Norconex Crawlers (or spiders) are flexible web and filesystem crawlers for collecting, parsing, and manipulating data from the web or filesystem to various data repositories such as search engines.
https://opensource.norconex.com/crawlers
Apache License 2.0
183 stars 67 forks source link

Config for parseing email addresses #306

Closed BluflameSec closed 7 years ago

BluflameSec commented 8 years ago

Hey guys, could you provide me with a config for filtering out content except email addresses? I cant seem to figure this one out. Thanks!

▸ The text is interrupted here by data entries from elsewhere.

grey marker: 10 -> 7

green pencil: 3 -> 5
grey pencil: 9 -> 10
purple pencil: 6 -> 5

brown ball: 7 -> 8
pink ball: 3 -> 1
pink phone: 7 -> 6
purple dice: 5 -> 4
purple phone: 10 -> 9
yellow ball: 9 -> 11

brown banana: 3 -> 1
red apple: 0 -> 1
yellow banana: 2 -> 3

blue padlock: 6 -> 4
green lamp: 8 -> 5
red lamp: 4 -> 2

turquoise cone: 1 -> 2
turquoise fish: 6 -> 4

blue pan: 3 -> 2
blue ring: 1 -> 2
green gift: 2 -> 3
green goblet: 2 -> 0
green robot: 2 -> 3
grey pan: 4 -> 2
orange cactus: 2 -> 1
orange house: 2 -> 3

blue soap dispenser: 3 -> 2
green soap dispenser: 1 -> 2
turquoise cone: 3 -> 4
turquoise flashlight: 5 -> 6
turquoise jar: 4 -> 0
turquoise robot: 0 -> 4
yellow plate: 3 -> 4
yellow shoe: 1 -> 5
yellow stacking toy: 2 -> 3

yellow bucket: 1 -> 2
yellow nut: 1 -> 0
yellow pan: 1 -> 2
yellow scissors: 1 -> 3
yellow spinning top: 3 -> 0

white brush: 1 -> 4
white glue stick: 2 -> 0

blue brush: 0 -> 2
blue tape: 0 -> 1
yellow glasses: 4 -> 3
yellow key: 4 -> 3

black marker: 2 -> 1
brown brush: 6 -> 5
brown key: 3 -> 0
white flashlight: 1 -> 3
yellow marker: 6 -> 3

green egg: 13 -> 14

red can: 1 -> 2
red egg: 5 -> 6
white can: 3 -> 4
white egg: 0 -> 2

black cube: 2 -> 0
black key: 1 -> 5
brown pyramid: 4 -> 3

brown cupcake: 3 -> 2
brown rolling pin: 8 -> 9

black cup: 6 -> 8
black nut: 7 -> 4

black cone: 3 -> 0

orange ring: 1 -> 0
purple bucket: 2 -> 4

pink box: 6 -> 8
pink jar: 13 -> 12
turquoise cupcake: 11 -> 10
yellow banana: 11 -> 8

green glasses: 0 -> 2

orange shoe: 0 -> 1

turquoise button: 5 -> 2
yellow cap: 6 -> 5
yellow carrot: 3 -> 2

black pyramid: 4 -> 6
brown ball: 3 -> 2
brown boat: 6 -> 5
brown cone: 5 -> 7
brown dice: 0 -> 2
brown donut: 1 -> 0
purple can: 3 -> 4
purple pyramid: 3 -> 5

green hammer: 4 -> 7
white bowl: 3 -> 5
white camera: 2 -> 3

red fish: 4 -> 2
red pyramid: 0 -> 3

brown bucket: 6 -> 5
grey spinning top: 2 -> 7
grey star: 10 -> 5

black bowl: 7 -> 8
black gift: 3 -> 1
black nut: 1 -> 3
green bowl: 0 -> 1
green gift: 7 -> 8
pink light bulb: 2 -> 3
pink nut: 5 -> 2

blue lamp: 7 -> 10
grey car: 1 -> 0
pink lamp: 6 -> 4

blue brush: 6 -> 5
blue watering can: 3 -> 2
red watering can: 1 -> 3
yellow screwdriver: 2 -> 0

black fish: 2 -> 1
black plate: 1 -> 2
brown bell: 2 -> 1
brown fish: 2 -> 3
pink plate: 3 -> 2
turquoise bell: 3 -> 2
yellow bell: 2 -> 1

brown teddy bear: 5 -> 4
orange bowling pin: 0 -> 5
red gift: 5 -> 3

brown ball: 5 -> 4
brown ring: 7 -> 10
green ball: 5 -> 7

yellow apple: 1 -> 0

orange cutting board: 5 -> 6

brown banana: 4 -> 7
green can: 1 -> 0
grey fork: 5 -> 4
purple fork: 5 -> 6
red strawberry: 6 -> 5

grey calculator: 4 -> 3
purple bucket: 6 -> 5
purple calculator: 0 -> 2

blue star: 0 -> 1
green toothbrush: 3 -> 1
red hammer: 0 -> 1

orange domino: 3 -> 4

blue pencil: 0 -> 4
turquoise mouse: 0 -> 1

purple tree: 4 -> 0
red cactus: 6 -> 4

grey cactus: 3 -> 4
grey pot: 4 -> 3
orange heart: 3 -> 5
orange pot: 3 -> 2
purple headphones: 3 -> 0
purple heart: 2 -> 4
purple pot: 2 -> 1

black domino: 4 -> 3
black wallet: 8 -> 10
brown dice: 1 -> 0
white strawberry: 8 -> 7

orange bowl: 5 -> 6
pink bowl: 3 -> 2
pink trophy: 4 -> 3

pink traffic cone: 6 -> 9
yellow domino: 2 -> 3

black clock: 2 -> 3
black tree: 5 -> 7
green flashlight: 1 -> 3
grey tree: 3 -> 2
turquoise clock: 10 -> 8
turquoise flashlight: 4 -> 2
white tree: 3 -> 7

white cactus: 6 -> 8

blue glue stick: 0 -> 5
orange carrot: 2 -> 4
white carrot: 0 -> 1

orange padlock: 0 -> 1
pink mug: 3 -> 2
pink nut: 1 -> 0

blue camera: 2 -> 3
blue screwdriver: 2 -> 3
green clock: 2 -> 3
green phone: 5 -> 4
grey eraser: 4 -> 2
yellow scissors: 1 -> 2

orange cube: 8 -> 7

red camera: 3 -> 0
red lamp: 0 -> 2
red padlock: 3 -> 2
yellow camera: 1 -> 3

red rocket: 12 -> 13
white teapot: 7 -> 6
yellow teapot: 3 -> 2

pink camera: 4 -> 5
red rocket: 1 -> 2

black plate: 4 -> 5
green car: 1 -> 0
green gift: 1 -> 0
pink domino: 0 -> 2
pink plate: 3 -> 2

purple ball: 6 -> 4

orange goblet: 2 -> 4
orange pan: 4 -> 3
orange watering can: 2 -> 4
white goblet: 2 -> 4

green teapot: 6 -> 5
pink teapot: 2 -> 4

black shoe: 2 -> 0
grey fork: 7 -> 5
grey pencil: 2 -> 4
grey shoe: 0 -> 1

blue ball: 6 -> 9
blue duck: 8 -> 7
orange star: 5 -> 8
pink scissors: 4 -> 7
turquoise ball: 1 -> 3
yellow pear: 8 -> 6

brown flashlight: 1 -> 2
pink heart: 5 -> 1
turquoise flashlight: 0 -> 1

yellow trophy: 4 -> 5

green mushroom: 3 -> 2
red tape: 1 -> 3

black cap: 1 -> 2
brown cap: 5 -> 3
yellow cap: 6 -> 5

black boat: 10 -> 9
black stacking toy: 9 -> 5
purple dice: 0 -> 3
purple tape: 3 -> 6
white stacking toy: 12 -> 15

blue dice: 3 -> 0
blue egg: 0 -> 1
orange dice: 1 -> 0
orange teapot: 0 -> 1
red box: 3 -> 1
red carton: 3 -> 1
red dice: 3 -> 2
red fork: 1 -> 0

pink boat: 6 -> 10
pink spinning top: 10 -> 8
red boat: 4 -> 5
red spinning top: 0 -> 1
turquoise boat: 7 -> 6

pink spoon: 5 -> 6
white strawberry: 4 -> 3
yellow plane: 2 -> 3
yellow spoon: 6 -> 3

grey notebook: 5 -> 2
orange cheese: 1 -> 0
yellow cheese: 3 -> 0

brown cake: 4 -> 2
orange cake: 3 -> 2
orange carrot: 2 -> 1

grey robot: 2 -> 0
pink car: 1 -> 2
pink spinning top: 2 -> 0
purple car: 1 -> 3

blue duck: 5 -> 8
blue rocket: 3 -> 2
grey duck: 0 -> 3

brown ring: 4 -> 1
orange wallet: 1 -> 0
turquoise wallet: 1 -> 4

essiembre commented 8 years ago

You are best to use an Importer handler. For instance, the TextPatternTagger will enable you to extract patterns matching a regular expression and store it in a field of your choice. Like this:

<importer>
    <postParseHandlers>
        <tagger class="com.norconex.importer.handler.tagger.impl.TextPatternTagger">
          <pattern field="myEmailField">
              (email regex pattern here)
          </pattern>
        </tagger>
    </postParseHandlers>
</importer>

If it is really the content you want to modify, you have to rely on transformers, like ReplaceTransformer.

BluflameSec commented 8 years ago

Will this output the emails to a file? Im not using an importer and just storing data on the local system

BluflameSec commented 8 years ago

And which regex pattern should I use, I tried using one but its giving me an error.

essiembre commented 8 years ago

What pattern have you tried? There are many regex patterns you can use to match emails, depending how precise you want the matching to be, a quick web search will list a few, try this. A simple one is \S+@\S+\.\S+ but it may also detect invalid emails (a bit too permissive).

You have to use a Committer to store crawled documents where and how you want. There is a list here. Out of the box, you can use the FileSystemCommitter which will store everything as files. Each document will have a few files created, one containing the text content and another one containing all extracted fields (in Java Properties file format). This may not suite your needs perfectly. If so, you are encouraged to write your own Committer that does exactly what you want.

BluflameSec commented 8 years ago

All I need it to do is grab the emails and dump them into the crawled files section, would that be to hard to do?

essiembre commented 8 years ago

If you do not mind having to go through many crawled files, no, that should not be too hard. You can use the configuration approach I mentioned earlier (TextPatternTagger) with the FilesystemCommitter. Then look at all generated files ending with .meta. They will contain the field "myEmailField" from my previous example, with the email.

If you just want to have that "myEmailField" in the .meta file, you can add this right after the TextPatternTagger tagger configuration:

  <tagger class="com.norconex.importer.handler.tagger.impl.KeepOnlyTagger">
      <fields>myEmailField</fields>
  </tagger>